Tasks and exercises ::
a) Retype the stretch of the diesel engine passage from "In order for" through "is 14.5 to 1.".
b) Put the entries from the line containing "True or false: Precio" through the line containing "What Y value" into a Markdown table with the columns No and Line, numbering each row and skipping blank lines. Leave the pictures out.
===== Extract to read
Diesel engines burn fuel oils, which require less refining and are cheaper than higher-grade fuels such as petrol. During the combustion process, the stored chemical energy in the fuel is converted to thermal, or heat, energy. The temperature in each cylinder rises as high as 2,480 °C and creates pressures of about 100 kilograms per square centimetre. The pressure pushes against the tops of the pistons, forcing them to the other end of their cylinders. The pistons are connected by a rod or other suitable connecting mechanism to a crankshaft which they turn. In this way, a diesel engine supplies rotary power to drive vehicles and other kinds of machines.

In order for the compressed air inside the cylinders to ignite the fuel, it must have a certain temperature. The degree to which the temperature of the air rises depends on the amount of work done by the piston in compressing it. This work is measured in terms of the ratio between the volume of uncompressed air and the volume of the air after it is compressed. The compression ratio necessary to ignite the fuel depends on the size of the engine's cylinders. In large cylinders, the compression ratio is about 13 to 1. For small cylinders, it may be as high as 20 to 1. The average is 14.5 to 1.

Near the end of the piston's compression stroke, the fuel is injected into a cylinder. In order to have the fuel and air mix well, the fuel is injected under high pressure as a spray. Combustion usually starts just before the piston ends its compression stroke. The power of diesel engines can be increased by supercharging. This is the technique of forcing air under pressure into the cylinders.
==========
===== Supplied data
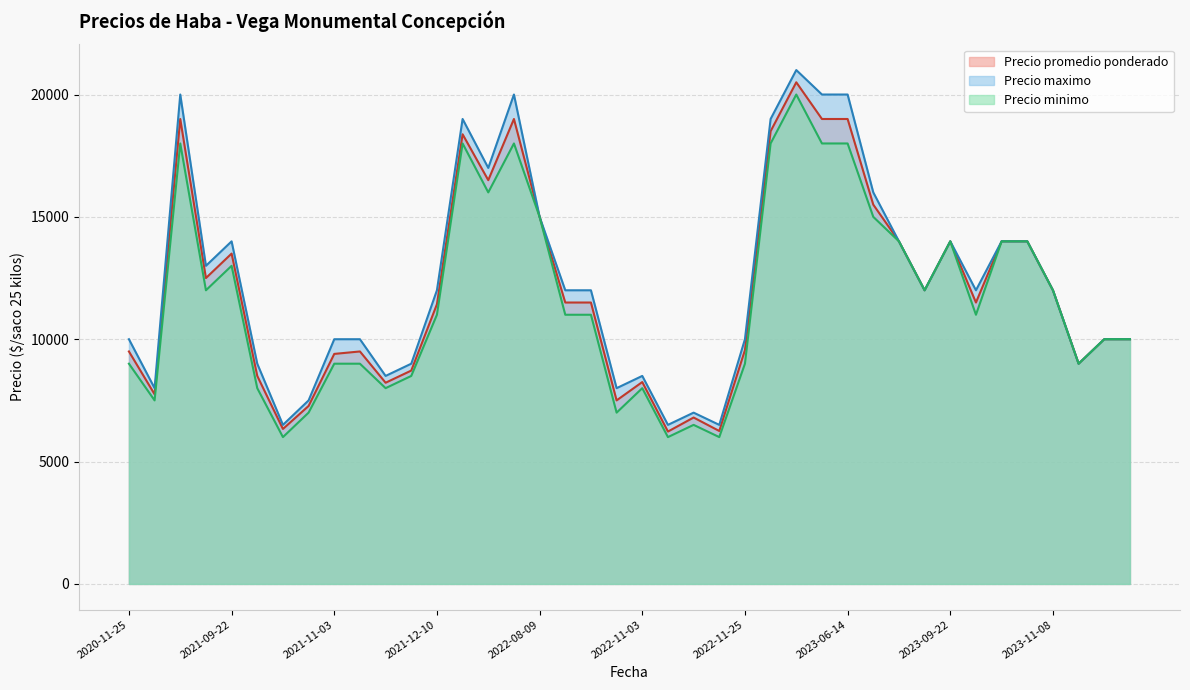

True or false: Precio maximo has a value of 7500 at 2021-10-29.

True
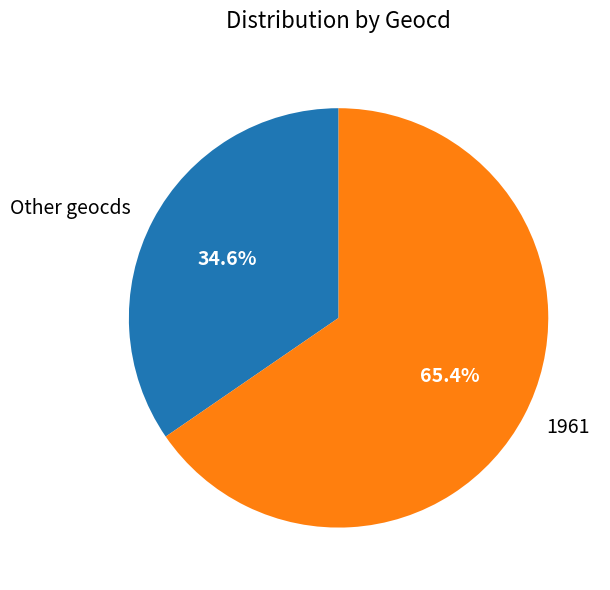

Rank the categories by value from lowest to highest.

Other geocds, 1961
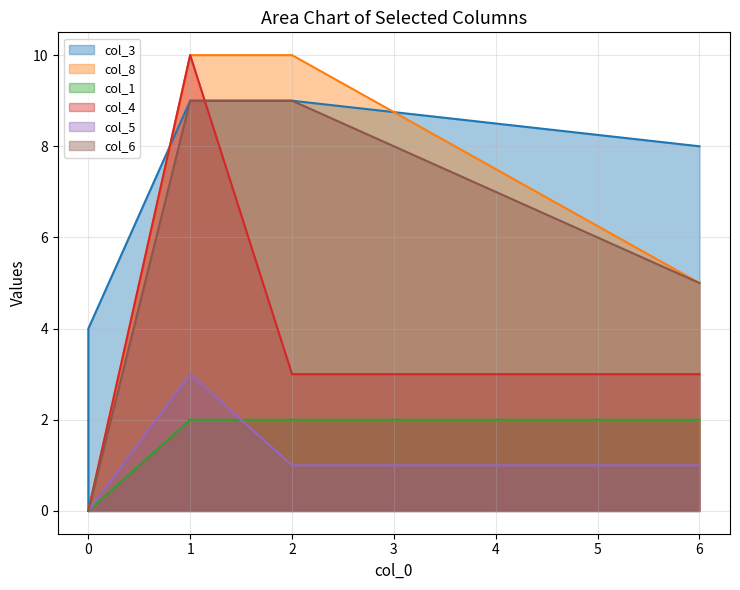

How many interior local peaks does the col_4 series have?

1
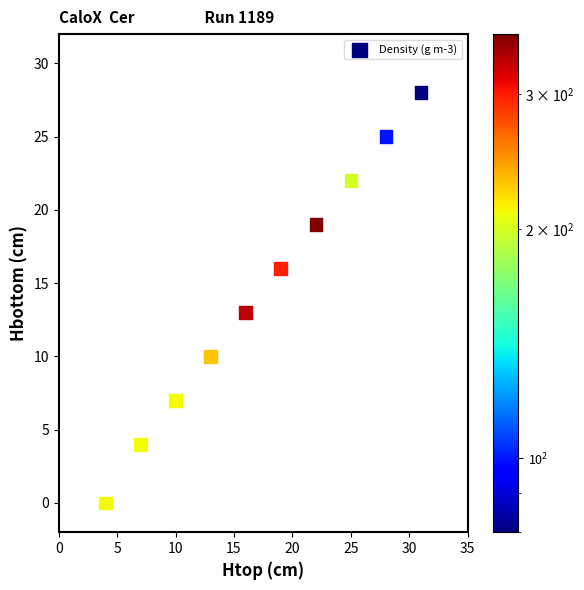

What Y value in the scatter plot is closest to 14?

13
==========
===== Supplied data
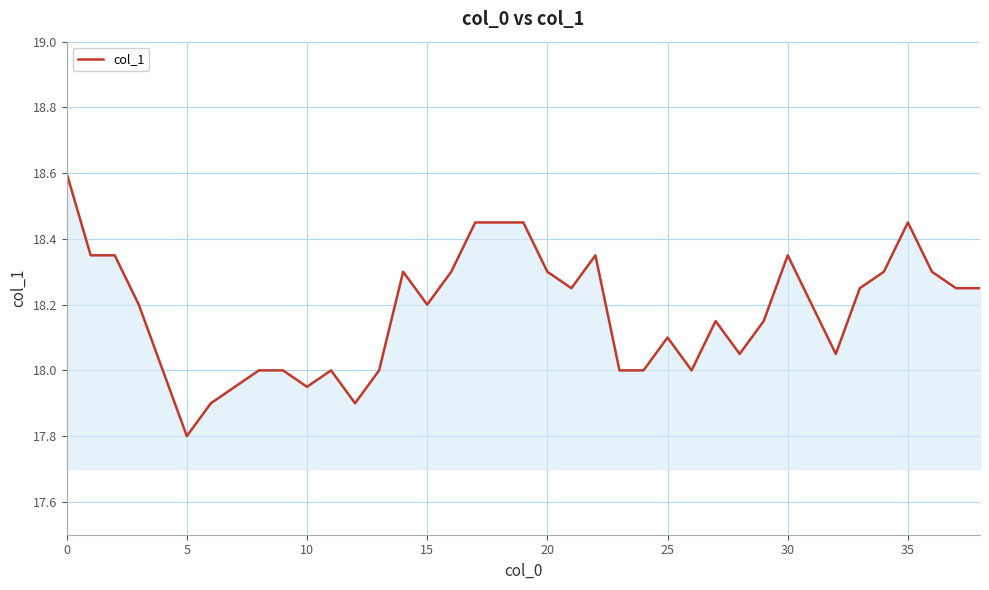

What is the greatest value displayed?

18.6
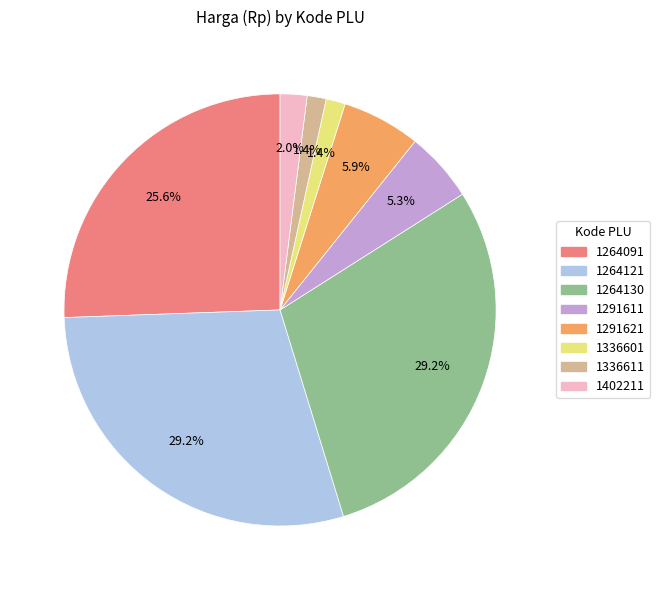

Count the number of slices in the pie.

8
==========
Task responses ::
a)
In order for the compressed air inside the cylinders to ignite the fuel, it must have a certain temperature. The degree to which the temperature of the air rises depends on the amount of work done by the piston in compressing it. This work is measured in terms of the ratio between the volume of uncompressed air and the volume of the air after it is compressed. The compression ratio necessary to ignite the fuel depends on the size of the engine's cylinders. In large cylinders, the compression ratio is about 13 to 1. For small cylinders, it may be as high as 20 to 1. The average is 14.5 to 1.

b)
| No | Line |
|---|---|
| 1 | True or false: Precio maximo has a value of 7500 at 2021-10-29. |
| 2 | True |
| 3 | Rank the categories by value from lowest to highest. |
| 4 | Other geocds, 1961 |
| 5 | How many interior local peaks does the col_4 series have? |
| 6 | 1 |
| 7 | What Y value in the scatter plot is closest to 14? |